At the high point of its development, Cahokia was the largest urban center north of Mexico. Archaeologists estimate the city’s population at between 8,000 and 40,000 at its peak.* In 1250, its population was larger than that of London, England and larger than any subsequent city in the United States until about 1800, when Philadelphia’s population grew beyond 40,000.

Cahokia is a National Historic Landmark and one of only twenty-one UN World Heritage Sites in the United States.

1100 AD Acoma Pueblo

Ansel Adams, c.1941. from Wikimedia Commons.

Acoma Pueblo (aka Au’ku or Haakʼoh) in New Mexico, is one of the two oldest continuously inhabited communities in the United States, along with Old Oraibi in Arizona.* Also known as “Sky City”, it is a Native American pueblo built on top of a 367 foot sandstone mesa.

Acoma Pueblo comprises several villages including Acomita, McCartys, Anzac and the newer subdivision of Sky Line.
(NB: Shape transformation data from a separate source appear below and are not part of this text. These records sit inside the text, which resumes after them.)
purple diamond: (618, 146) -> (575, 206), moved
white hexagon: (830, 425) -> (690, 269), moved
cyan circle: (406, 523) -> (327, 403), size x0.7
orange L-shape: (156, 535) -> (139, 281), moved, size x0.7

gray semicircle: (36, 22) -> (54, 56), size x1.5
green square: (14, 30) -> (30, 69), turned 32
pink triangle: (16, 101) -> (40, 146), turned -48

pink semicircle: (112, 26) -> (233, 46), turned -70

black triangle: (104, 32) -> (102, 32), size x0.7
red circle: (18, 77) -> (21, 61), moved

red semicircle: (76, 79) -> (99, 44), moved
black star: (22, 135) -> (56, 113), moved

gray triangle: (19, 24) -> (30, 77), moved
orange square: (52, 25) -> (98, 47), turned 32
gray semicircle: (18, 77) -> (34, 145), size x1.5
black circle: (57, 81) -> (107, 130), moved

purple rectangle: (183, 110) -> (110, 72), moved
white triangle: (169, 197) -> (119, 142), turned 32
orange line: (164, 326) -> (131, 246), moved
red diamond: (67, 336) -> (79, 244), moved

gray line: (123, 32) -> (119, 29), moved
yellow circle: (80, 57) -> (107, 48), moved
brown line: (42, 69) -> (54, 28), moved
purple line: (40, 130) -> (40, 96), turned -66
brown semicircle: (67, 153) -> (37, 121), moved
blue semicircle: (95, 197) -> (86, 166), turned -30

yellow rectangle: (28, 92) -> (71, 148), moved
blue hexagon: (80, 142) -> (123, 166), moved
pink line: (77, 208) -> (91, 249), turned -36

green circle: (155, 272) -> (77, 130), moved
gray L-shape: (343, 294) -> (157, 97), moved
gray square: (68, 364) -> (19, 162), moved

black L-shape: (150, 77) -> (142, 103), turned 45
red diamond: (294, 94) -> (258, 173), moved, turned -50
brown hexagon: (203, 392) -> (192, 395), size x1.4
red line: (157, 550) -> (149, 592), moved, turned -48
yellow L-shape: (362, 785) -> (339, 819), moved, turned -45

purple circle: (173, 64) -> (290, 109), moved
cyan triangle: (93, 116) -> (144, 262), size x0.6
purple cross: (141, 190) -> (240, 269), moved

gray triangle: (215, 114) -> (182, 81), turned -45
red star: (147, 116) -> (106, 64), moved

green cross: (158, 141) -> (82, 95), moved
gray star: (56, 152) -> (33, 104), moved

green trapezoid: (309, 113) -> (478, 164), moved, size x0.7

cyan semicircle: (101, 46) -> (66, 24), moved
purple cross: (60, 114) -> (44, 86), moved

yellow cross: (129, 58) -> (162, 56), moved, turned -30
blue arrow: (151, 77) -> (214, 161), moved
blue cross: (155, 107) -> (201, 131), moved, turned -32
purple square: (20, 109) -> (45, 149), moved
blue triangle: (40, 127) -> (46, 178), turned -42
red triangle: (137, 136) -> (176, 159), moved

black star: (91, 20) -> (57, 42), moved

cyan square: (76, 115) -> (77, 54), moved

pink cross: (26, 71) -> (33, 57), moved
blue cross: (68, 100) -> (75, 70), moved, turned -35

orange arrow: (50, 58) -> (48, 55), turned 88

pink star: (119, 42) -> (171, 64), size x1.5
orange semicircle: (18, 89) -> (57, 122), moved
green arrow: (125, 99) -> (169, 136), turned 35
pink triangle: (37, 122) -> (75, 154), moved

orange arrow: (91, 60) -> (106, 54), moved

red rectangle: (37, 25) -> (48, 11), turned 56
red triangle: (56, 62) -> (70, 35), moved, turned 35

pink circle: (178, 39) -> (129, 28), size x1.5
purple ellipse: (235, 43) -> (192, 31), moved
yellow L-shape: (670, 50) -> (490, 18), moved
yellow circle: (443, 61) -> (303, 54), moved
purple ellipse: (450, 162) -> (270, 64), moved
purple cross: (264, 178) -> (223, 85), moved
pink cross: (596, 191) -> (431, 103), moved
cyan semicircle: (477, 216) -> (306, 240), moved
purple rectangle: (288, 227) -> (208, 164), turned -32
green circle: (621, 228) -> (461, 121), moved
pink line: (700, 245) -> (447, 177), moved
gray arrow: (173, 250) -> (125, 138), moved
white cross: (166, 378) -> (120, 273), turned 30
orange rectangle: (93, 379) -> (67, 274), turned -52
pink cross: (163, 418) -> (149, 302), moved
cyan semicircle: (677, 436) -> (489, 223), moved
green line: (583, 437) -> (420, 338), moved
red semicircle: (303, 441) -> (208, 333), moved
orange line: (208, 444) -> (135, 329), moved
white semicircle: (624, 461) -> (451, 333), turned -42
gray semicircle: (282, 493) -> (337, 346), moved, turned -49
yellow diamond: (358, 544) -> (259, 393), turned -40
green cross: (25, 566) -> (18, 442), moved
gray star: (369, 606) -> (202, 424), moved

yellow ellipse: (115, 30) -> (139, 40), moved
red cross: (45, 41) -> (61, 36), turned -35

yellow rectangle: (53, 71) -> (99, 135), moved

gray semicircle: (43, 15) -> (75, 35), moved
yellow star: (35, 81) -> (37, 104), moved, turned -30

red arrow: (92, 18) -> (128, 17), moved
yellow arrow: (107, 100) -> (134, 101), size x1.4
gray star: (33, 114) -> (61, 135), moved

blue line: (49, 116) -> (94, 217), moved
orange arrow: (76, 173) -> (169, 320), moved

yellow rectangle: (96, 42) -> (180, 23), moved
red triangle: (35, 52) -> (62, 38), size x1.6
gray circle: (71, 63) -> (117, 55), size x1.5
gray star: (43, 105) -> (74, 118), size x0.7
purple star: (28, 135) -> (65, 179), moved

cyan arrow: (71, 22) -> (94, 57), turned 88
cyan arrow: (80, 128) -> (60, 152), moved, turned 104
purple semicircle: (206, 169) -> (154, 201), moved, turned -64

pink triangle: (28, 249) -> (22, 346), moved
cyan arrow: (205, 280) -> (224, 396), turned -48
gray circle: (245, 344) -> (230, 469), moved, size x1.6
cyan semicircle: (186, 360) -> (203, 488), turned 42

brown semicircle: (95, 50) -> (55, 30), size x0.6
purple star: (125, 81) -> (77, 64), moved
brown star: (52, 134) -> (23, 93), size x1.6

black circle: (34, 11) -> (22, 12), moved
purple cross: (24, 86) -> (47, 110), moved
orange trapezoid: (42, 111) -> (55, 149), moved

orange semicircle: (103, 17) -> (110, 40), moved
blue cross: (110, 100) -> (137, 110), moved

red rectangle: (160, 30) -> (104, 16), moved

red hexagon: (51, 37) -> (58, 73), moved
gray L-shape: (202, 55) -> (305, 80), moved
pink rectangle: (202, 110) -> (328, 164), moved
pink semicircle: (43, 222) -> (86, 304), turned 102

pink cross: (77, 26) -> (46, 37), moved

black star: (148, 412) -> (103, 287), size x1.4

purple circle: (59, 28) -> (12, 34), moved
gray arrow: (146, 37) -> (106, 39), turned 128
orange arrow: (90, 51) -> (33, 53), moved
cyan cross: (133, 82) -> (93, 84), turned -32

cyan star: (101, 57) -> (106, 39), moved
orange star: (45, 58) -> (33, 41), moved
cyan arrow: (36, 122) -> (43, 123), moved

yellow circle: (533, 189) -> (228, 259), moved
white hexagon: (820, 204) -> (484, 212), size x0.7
The Acoma people dry-farmed in the valley below Aa’ku and used irrigation canals in the villages closer to the Rio San José. Access to the pueblo is difficult as the faces of the mesa are sheer. Before modern times a hand-cut staircase carved into the sandstone provided the only access.

In 1598, Spanish conquistador Don Juan De Oñate, under orders from the King of Spain, invaded New Mexico, and began staging raids on Native American pueblos in the area. Today Acoma’s culture is almost the same as before the 1589 invasion.  While modern-day Acoma interact extensively with neighboring non-Indians, they keep up their identity as a separate community with distinctive cultural systems.

Registered as a National Historical Landmark in 1960, Acoma Pueblo became a National Trust Historic Site in 2006.

For more information on Acoma, check out this excellent Smithsonian Magazine article.

1120 BC Oraibi

Vintage postcard, "Hopi village of Oraibi, Arizona, founded c. 1120 AD."

Oraibialso called Old Oraibi—is a Hopi village in Navajo County, Arizona. Known as Orayvi by the native inhabitants, it is located on Third Mesa on the Hopi Reservation.*

Archeologists speculate that a series of severe droughts in the late 13th century forced the Hopi to abandon several smaller villages in the region and merged within a few population centers. As Oraibi was one of these surviving settlements its population grew considerably, and became populous and the most influential of the Hopi settlements. By 1890 the village’s population was approximately 905. In 1890 a number of residents more receptive to the cultural influences moved closer to the trading post to found Kykotsmovi Village, sometimes called New Oraibi.

Contemporary Oraibi retains its integrity as a Hopi village, including its traditional architecture and village layout. Its resitents have maintained a more traditional Hopi way of life and resisted the adoption of the more modern culture visible in Kykotsmovi.

Oraibi is on the National Register of Historic Places (pdf). It was declared a National Historic Landmark in 1964.

~1100 AD Taos Pueblo

Taos Pueblo with Rio Pueblo in foreground. Wikimedia Commons

Taos Pueblo (or Pueblo de Taos) is an ancient pueblo belonging to a Taos (Northern Tiwa) speaking Native American tribe of Pueblo people. It is about 1000 years old and lies about 1 mile (1.6 km) north of the modern city of Taos, New Mexico, USA. Taos Pueblo’s most prominent architectural feature is a multi-storied residential complex of reddish-brown adobe divided into two parts by the Rio Pueblo.

One of the most traditional of the Eastern Pueblos, Taos has borrowed from Anglo- and Spanish-American cultures over centuries of contact, while retaining its cultural integrity and identity as a community. In the 17th century, the Pueblo was a center of resistance to Spanish rule which drove the Spanish from the area for 12 years.

Taos Pueblo was designated a National Historic Landmark in 1960. In 1992, it became a World Heritage Site. As of 2006, about 150 people live in it full-time.